También mi amigo Luis Valenzuela, en su texto sobre Fargo, discurre sobre la familia. Sin ninguna duda, es un tema recurrente de las series que comentamos. The Fall, Fargo y The Killing. Pero también Homeland, True Detective, Braking Bad. La familia se erige imaginariamente como posibilidad redentora, pero no deja de producir más destrucción. Por eso, las series terminan por erigir un homenaje secreto a las familias disfuncionales, las alternativas. En Braking Bad: Walter White y Jessie Pinkman. En True Detective: “Rust” Cohle y Martin Hart. En The Fall: Stella y Spector. Y en The Killing: Linden y Holder. Los dos detectives blancos, delgados, ariscos, autodestructivos. Los detectives que se convirtieron en guardianes de la ley para no terminar atentando contra ella.

No puedo responder la pregunta: ¿es The Killing una serie conservadora? ¿Es la familia la única posibilidad de no ser desgraciado? ¿De no ser un desgraciado? Quizás si le bajamos las expectativas a eso que con halo aurático llamamos ‘familia’ y pensamos que la familia se hace con lo que se puede. No nos salvará de nada, menos de nosotros mismos, pero nos puede hacer la vida más liviana, más llevadera.

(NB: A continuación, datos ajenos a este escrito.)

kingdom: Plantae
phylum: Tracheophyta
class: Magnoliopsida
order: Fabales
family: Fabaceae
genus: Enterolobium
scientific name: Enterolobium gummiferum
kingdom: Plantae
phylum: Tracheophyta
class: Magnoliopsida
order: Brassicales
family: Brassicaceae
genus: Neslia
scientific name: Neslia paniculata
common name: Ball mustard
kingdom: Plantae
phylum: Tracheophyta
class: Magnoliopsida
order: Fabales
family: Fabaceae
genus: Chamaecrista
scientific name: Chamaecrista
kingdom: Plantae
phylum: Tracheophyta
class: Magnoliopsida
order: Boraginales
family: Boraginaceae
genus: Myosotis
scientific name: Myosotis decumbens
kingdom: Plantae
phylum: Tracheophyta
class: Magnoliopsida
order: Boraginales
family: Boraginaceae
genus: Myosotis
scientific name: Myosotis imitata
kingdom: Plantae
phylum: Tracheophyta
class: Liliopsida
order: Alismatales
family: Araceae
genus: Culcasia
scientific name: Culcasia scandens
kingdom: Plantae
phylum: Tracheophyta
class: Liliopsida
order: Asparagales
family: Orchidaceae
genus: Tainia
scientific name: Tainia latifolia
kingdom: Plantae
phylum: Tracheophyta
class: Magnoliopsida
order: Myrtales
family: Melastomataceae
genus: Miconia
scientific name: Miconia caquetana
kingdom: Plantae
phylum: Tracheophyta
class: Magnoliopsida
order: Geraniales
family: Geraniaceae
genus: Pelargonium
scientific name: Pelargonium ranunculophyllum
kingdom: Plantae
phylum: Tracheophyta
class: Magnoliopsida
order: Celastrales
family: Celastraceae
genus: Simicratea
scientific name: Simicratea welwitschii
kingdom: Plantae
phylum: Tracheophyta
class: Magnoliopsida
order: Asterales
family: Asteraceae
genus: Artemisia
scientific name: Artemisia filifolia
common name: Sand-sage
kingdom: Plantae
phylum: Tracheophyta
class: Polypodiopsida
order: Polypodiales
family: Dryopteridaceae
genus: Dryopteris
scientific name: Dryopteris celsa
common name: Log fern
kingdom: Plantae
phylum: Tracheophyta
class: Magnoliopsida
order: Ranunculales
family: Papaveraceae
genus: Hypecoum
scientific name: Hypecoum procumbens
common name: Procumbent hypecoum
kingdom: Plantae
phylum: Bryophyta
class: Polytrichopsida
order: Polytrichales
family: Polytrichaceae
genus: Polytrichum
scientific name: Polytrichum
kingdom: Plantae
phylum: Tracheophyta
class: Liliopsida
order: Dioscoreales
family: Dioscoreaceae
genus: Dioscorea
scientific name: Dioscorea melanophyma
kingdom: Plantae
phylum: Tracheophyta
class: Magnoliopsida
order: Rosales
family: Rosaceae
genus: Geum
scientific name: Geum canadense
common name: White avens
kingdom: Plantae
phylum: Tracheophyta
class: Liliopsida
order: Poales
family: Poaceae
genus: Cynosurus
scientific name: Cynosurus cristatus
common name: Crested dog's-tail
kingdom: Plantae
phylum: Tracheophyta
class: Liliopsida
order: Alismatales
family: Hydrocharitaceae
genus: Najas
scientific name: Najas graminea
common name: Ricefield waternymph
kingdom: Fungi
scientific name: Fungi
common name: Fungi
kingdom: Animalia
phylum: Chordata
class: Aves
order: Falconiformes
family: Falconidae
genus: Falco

Es por eso que reconforta el final de The Killing: porque estos dos personajes, tan disfuncionales como entrañables, deciden vivir sus insuficiencias juntos, compartir sus fantasmas. Y eso implica desayunar sentados en el auto, cenar sándwiches mirando caer la lluvia por el parabrisas delantero y tener que sortear las sombras del pasado, una y otra vez. Linden y Holder: esto es para ustedes.